If all variable values are not equal to $0$, then it is a non-trivial solution.

$\left| {\begin{array}{*{20}{c}}

1&\lambda &{ - 1} \\

\lambda &{ - 1}&{ - 1} \\

1&1&{ - \lambda }

\end{array}} \right| = 0$

Get the determinant of coefficients and find the value of $\lambda $.

So here we are given the system of equations like here we are given:

$x + \lambda y - z = 0$

$\lambda x - y - z = 0$

$x + y - \lambda z = 0$

And it is a non-trivial solution.

It means that at least one of the variables must not be equal to $0$.

If all are equal to zero, then it is a trivial solution.

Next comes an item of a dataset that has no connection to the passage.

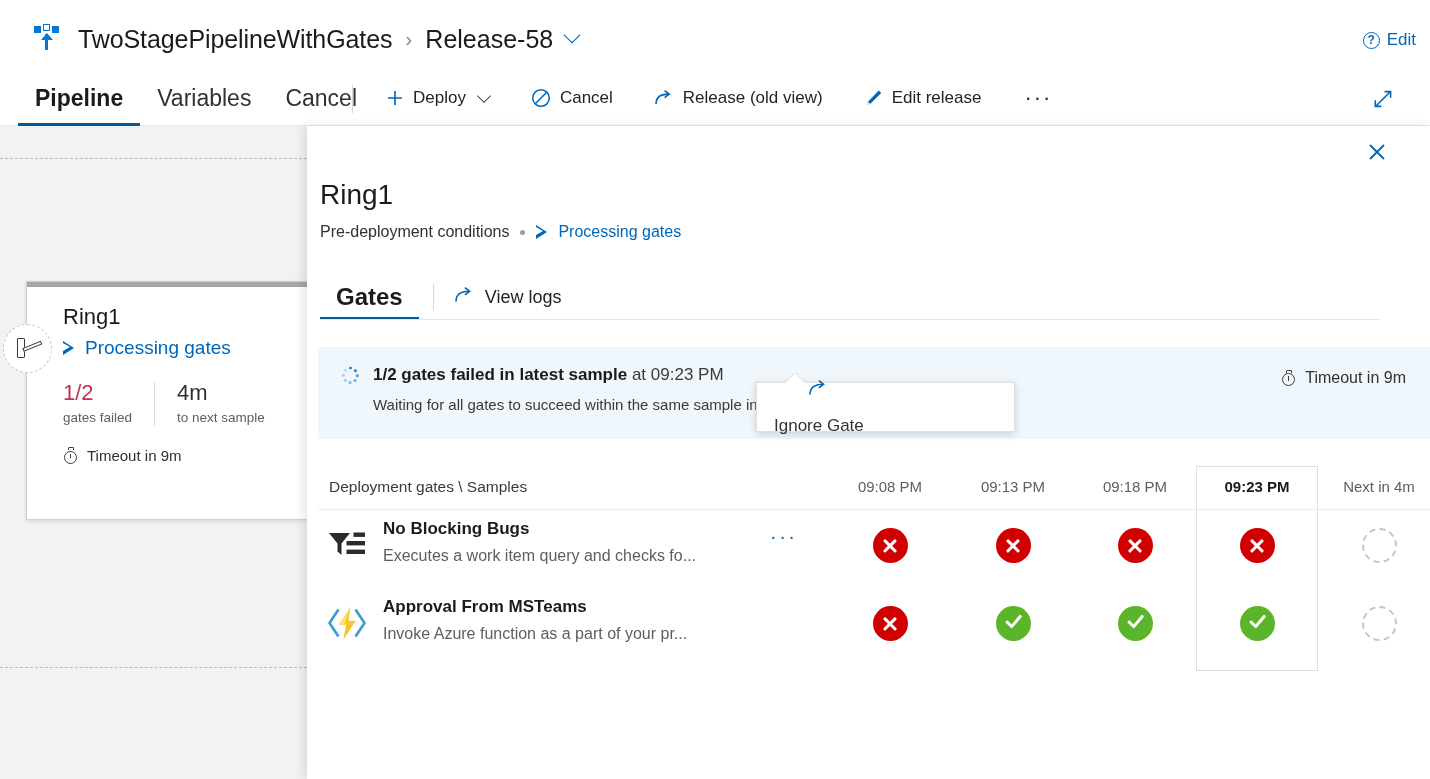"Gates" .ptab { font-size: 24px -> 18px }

So here the determinant of the coefficients as shown must be equal to $0$

$\left| {\begin{array}{*{20}{c}}

1&\lambda &{ - 1} \\

\lambda &{ - 1}&{ - 1} \\

1&1&{ - \lambda }

\end{array}} \right| = 0$

Now solving it, we get

$1(\lambda + 1) - \lambda ( - {\lambda ^2} + 1) - 1(\lambda + 1) = 0$

$(\lambda + 1) - \lambda (1 - {\lambda ^2}) - 1(\lambda + 1) = 0$

We know identity $(a-b) (a+b) = a^2-b^2$

Applying the identity to 2nd term

$(\lambda + 1) + \lambda ({\lambda ^2}-1) - 1(\lambda + 1) = 0$

$(\lambda + 1) + \lambda (\lambda + 1) (\lambda - 1) - 1(\lambda + 1) = 0$

$(\lambda + 1) + \lambda (\lambda + 1) (\lambda - 1) - 1(\lambda + 1) = 0$

Taking $(\lambda + 1)$ and simplifying further we get,

$\lambda (\lambda - 1)(\lambda + 1) = 0$

So we get

$\lambda $$ = 0,1, - 1$

So there are three values for which it is a non-trivial solution.